Grenzüberschreitende Zahlungen sind zunehmend komplexer, und damit auch das Risiko, illegale Finanzaktivitäten zu erleichtern. Ein robustes Sanktionsscreening ist heute nicht mehr optional – es ist eine entscheidende Komponente eines jeden effektiven Programms zur Bekämpfung von Geldwäsche (AML). Traditionelle, regelbasierte Systeme haben Schwierigkeiten, mit der sich entwickelnden Landschaft der Sanktionslisten und ausgeklügelten Umgehungstechniken Schritt zu halten. Dieser Beitrag befasst sich damit, wie KI das Sanktionsscreening transformiert und verbesserte Genauigkeit, reduzierte Fehlalarme und einen effizienteren Ansatz zur AML-Compliance bietet.

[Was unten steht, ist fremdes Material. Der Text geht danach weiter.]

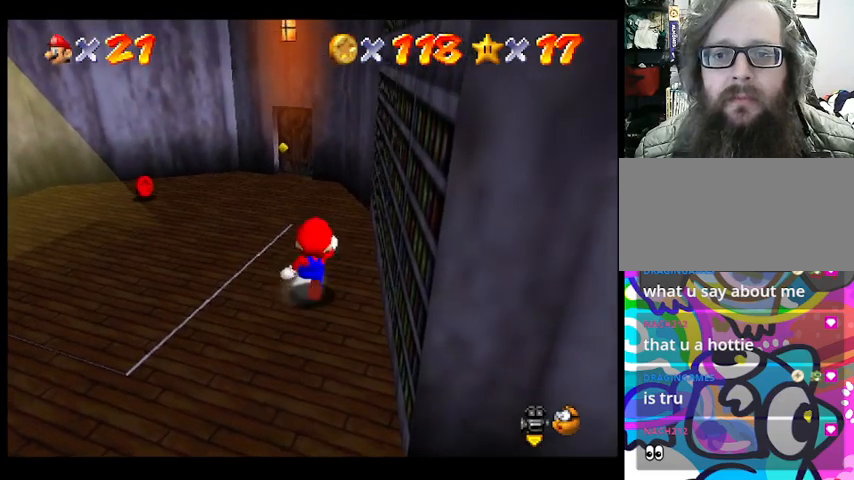
{"buttons": [], "left_stick": "up", "events": []}
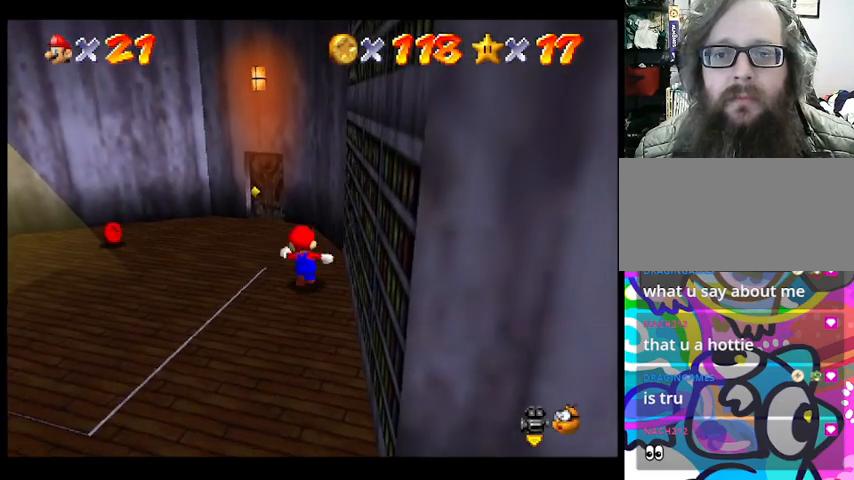
{"buttons": [], "left_stick": "up-left", "events": [[300, "left_stick", "up-left"]]}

Wichtige Erkenntnis 1 Traditionelles Sanktionsscreening stützt sich auf starre Regelwerke, was zu einer hohen Rate an Fehlalarmen und übersehenen Treffern führt.

Wichtige Erkenntnis 2 KI-gestütztes Sanktionsscreening nutzt maschinelles Lernen, um die Genauigkeit zu verbessern, sich an sich entwickelnde Bedrohungen anzupassen und die Betriebskosten zu senken.

Wichtige Erkenntnis 3 Effektives KI-Sanktionsscreening erfordert qualitativ hochwertige Daten, ein robustes Modelltraining und eine kontinuierliche Überwachung, um die Leistung aufrechtzuerhalten.

Wichtige Erkenntnis 4 Die Integration von KI in Ihr AML-Programm ist nicht mehr ein Wettbewerbsvorteil, sondern eine Notwendigkeit, um der Finanzkriminalität einen Schritt voraus zu sein.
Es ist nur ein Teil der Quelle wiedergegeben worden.